**TASK ITEM:**
Retype the records below exactly as they appear, but leave out any pictures.

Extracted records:
--- START ---
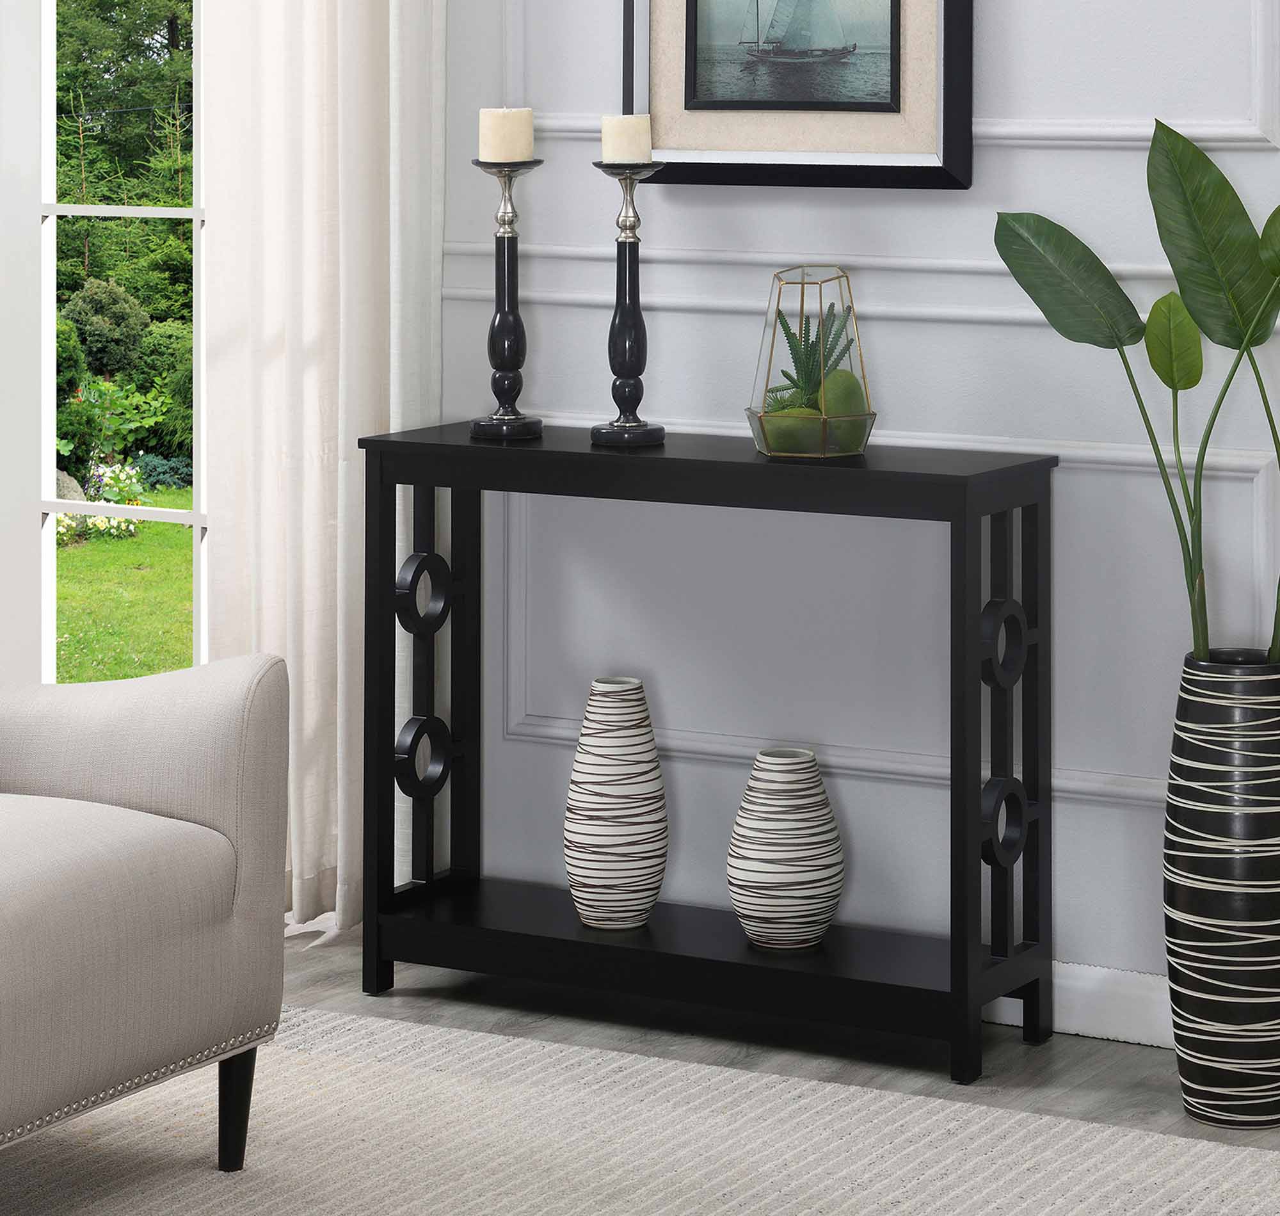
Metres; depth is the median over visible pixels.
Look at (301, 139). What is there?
curtain
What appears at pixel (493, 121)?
candle
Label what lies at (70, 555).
lawn
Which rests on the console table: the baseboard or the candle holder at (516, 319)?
the candle holder at (516, 319)
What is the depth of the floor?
4.37 m
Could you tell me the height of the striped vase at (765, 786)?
0.259 m
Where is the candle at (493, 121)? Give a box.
[477,106,535,163]
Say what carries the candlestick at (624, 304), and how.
on the console table
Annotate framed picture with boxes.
[622,0,975,190]
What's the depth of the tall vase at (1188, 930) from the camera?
3.97 m
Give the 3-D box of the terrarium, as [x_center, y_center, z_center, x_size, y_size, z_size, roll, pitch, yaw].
[0.236,0.205,4.414,0.175,0.269,0.174,0,0,29]
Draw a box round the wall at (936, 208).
[439,0,1279,1027]
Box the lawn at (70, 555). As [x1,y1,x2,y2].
[54,492,195,686]
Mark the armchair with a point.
(130, 918)
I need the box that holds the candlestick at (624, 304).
[585,162,670,450]
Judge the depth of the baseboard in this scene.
4.37 m
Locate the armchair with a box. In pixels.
[0,647,291,1181]
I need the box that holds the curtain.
[196,0,446,933]
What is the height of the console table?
0.815 m
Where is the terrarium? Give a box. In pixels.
[746,265,874,460]
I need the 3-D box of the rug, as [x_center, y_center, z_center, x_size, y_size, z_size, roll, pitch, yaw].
[-0.379,1.151,2.691,2.745,0.013,3.138,0,0,29]
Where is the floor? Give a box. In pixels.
[282,925,1279,1154]
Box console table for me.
[358,419,1058,1084]
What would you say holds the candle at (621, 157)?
on the candlestick at (624, 304)
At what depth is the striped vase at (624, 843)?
4.50 m
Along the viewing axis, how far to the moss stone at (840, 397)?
4.55 m
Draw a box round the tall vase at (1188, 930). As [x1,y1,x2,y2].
[1165,646,1279,1128]
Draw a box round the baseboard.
[982,959,1173,1049]
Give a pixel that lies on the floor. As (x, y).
(1098, 1046)
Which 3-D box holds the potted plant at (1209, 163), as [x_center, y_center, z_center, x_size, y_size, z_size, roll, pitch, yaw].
[0.768,0.298,4.058,0.645,0.847,0.277,0,0,29]
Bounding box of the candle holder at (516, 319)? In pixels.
[465,150,547,441]
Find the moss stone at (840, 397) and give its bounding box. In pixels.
[815,368,868,417]
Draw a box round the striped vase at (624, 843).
[561,675,670,930]
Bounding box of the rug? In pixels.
[1,1009,1279,1215]
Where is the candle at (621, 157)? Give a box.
[599,112,652,165]
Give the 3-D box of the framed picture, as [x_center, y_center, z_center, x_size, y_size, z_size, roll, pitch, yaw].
[0.217,-0.367,4.608,0.572,0.654,0.033,0,0,29]
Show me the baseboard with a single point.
(1116, 1001)
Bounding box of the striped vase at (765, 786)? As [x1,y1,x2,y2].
[725,747,845,951]
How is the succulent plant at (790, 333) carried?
in the terrarium
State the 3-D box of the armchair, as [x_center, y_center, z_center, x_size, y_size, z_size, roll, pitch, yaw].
[-1.006,0.718,3.536,0.832,0.830,1.062,0,0,29]
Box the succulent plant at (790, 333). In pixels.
[765,300,855,408]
--- END ---
**ANSWER TO THIS EXERCISE:**
Metres; depth is the median over visible pixels.
Look at (301, 139). What is there?
curtain
What appears at pixel (493, 121)?
candle
Label what lies at (70, 555).
lawn
Which rests on the console table: the baseboard or the candle holder at (516, 319)?
the candle holder at (516, 319)
What is the depth of the floor?
4.37 m
Could you tell me the height of the striped vase at (765, 786)?
0.259 m
Where is the candle at (493, 121)? Give a box.
[477,106,535,163]
Say what carries the candlestick at (624, 304), and how.
on the console table
Annotate framed picture with boxes.
[622,0,975,190]
What's the depth of the tall vase at (1188, 930) from the camera?
3.97 m
Give the 3-D box of the terrarium, as [x_center, y_center, z_center, x_size, y_size, z_size, roll, pitch, yaw].
[0.236,0.205,4.414,0.175,0.269,0.174,0,0,29]
Draw a box round the wall at (936, 208).
[439,0,1279,1027]
Box the lawn at (70, 555). As [x1,y1,x2,y2].
[54,492,195,686]
Mark the armchair with a point.
(130, 918)
I need the box that holds the candlestick at (624, 304).
[585,162,670,450]
Judge the depth of the baseboard in this scene.
4.37 m
Locate the armchair with a box. In pixels.
[0,647,291,1181]
I need the box that holds the curtain.
[196,0,446,933]
What is the height of the console table?
0.815 m
Where is the terrarium? Give a box. In pixels.
[746,265,874,460]
I need the 3-D box of the rug, as [x_center, y_center, z_center, x_size, y_size, z_size, roll, pitch, yaw].
[-0.379,1.151,2.691,2.745,0.013,3.138,0,0,29]
Where is the floor? Give a box. In pixels.
[282,925,1279,1154]
Box console table for me.
[358,419,1058,1084]
What would you say holds the candle at (621, 157)?
on the candlestick at (624, 304)
At what depth is the striped vase at (624, 843)?
4.50 m
Along the viewing axis, how far to the moss stone at (840, 397)?
4.55 m
Draw a box round the tall vase at (1188, 930). As [x1,y1,x2,y2].
[1165,646,1279,1128]
Draw a box round the baseboard.
[982,959,1173,1049]
Give a pixel that lies on the floor. As (x, y).
(1098, 1046)
Which 3-D box holds the potted plant at (1209, 163), as [x_center, y_center, z_center, x_size, y_size, z_size, roll, pitch, yaw].
[0.768,0.298,4.058,0.645,0.847,0.277,0,0,29]
Bounding box of the candle holder at (516, 319)? In pixels.
[465,150,547,441]
Find the moss stone at (840, 397) and give its bounding box. In pixels.
[815,368,868,417]
Draw a box round the striped vase at (624, 843).
[561,675,670,930]
Bounding box of the rug? In pixels.
[1,1009,1279,1215]
Where is the candle at (621, 157)? Give a box.
[599,112,652,165]
Give the 3-D box of the framed picture, as [x_center, y_center, z_center, x_size, y_size, z_size, roll, pitch, yaw].
[0.217,-0.367,4.608,0.572,0.654,0.033,0,0,29]
Show me the baseboard with a single point.
(1116, 1001)
Bounding box of the striped vase at (765, 786)? As [x1,y1,x2,y2].
[725,747,845,951]
How is the succulent plant at (790, 333) carried?
in the terrarium
State the 3-D box of the armchair, as [x_center, y_center, z_center, x_size, y_size, z_size, roll, pitch, yaw].
[-1.006,0.718,3.536,0.832,0.830,1.062,0,0,29]
Box the succulent plant at (790, 333). In pixels.
[765,300,855,408]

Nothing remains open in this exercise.